Heading a team of seven other specialized firms, BBB will take a fresh look at the 400-acre campus and outline how it might grow in the future. The project is particularly challenging since Princeton is in the midst of an ambitious building program. Princeton's campus is characterized by a seamless marriage of architecture and landscape, a quality that can be extended by balancing new development with complementary open spaces.
"Under the leadership of president Shirley M. Tilghman, we have engaged in an intensive series of internal discussions over the past two years with senior administrators, faculty, architects and other key stakeholders through which we have developed a set of overarching principles for campus planning and development," said Mark Burstein, executive vice president at Princeton.
"Now we will work with BBB to develop a plan for applying these principles to specific decisions we will need to make not only about where to locate new facilities, but also about parking, transportation, pedestrian access and circulation, infrastructure support, signage, landscaping and other issues."
Beyer Blinder Belle has prepared long-term campus plans for several other institutions, including the State University of New York at Stony Brook, Columbia University and the eight-campus Indiana University system.
The firm has assembled a team of specialists with whom it will work on various aspects of the plan. The other participants in the project include:
Michael Van Valkenburgh Associates, Architecture Research Office, Lynden B. Miller Public Garden Design, Gorove/Slade Associates, Chance Management Advisors, Two Twelve Associates and Judith Nitsch Engineering.

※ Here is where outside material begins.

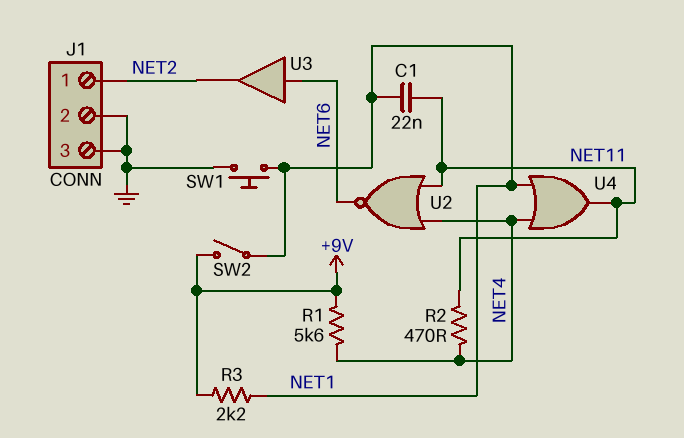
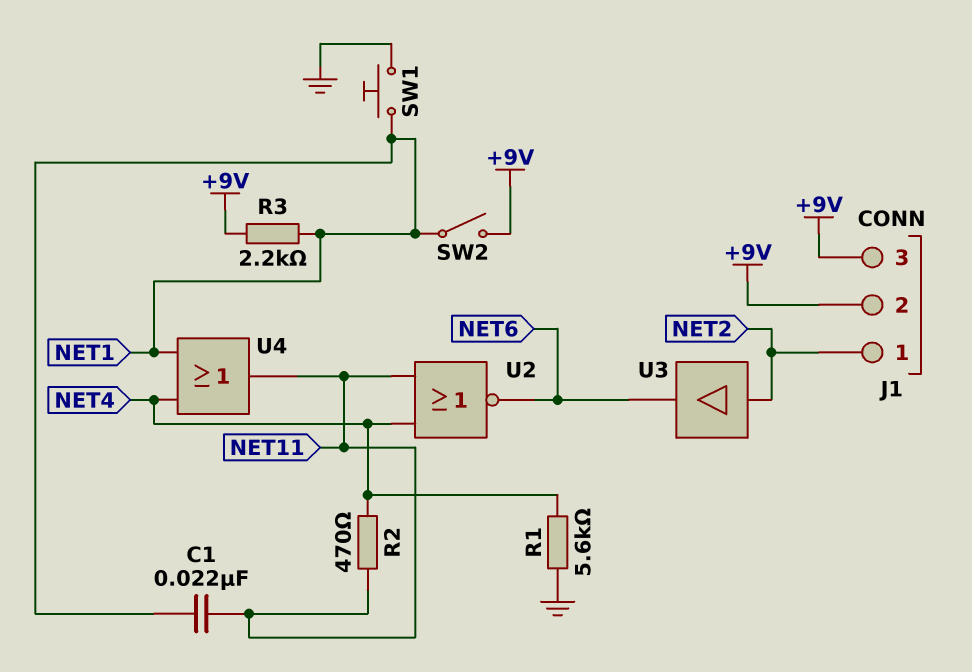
J1 pin 2: GND -> +9V
J1 pin 3: GND -> +9V
R1: 5.6k (+9V, NET4) -> 5.6k (GND, NET4)
U3: buffer (in NET6, out NET2) -> buffer (in NET2, out NET6)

The process of developing the campus plan is expected to take two years. According to Burstein, it will offer members of the University and local communities many opportunities for engagement.
The project is taking place during a 10-year building boom on Princeton's campus. Some 1.6 million s/f of space will have been added to the physical plant through new facilities by 2006, yielding a total physical plant of more than 9.5 million s/f. University officials estimate that Princeton will require an additional 1 million s/f between 2007 and 2017, the period to be covered by the plan. During the earlier internal discussions on campus planning, Princeton officials decided that, for the foreseeable future, the further expansion would take place on the main campus, rather than on land the University owns across Lake Carnegie in West Windsor.